Families must get involved
Parent and patient advocacy groups such as the FSHD Society, Solve FSHD, and other organizations are playing a pivotal role in raising awareness, funding research, and pushing for increased focus on the pediatric FSHD community. Much work still needs to be done – and all of it requires active participation by families.
Because it takes many years to start and run natural history studies, we are exploring the idea of “retrospective studies,” extracting data from our children’s past medical records and personal experiences to yield valuable insights into their disease progression, potential treatment approaches, and long-term outcomes.
This type of collaboration among patients, researchers, and trial developers not only accelerates the pace of medical discoveries but also empowers individuals to play an active role in advancing their own healthcare and that of others facing similar challenges.
Exploring innovative trial designs like run-in periods or crossover studies along with various avenues to early treatment access, including expanded access programs, is crucial to the urgent needs of the pediatric FSHD community.
I left the summit encouraged by the companies’ strong support for pediatric clinical trials. But I am haunted by the most critical question of all: If we build it, will they come? Families are not showing up in the numbers we need for pediatric natural history studies. Lack of engagement creates the perception that there simply are not many pediatric patients, or that their families are not interested. Researchers and companies may feel it is too risky to launch a pediatric study. We need to show them we exist and are ready to engage.

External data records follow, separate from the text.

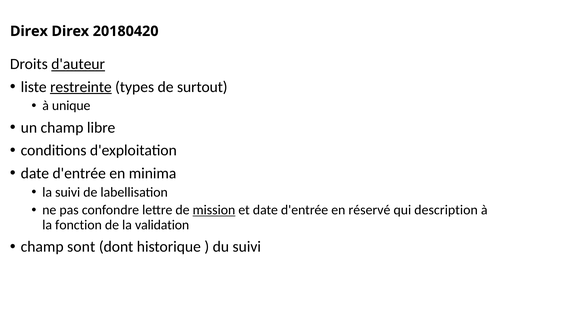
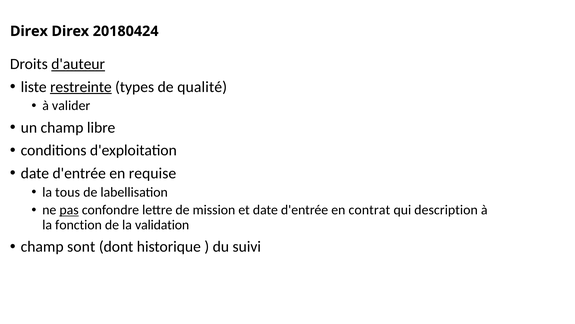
20180420: 20180420 -> 20180424
surtout: surtout -> qualité
unique: unique -> valider
minima: minima -> requise
la suivi: suivi -> tous
pas underline: none -> present
mission underline: present -> none
réservé: réservé -> contrat
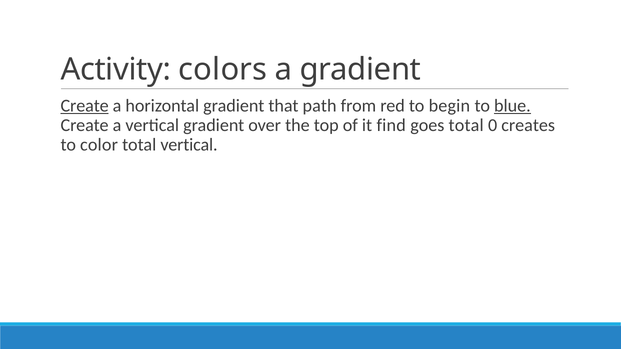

Advocacy, collaboration, and research are the keys to making progress in the fight against FSHD. As a motivated and vocal community, we must address these issues and work together to pave the way for more effective treatments and a brighter future for all affected by FSHD.
A heartfelt thank you to Eva Chin, executive director of Solve FSHD, for working with the parent group and for pulling together and funding this landmark summit. Also, thank you to all the researchers, clinicians, biotech companies, and regulatory experts for attending the summit and working tirelessly to bring treatments to persons living with FSHD.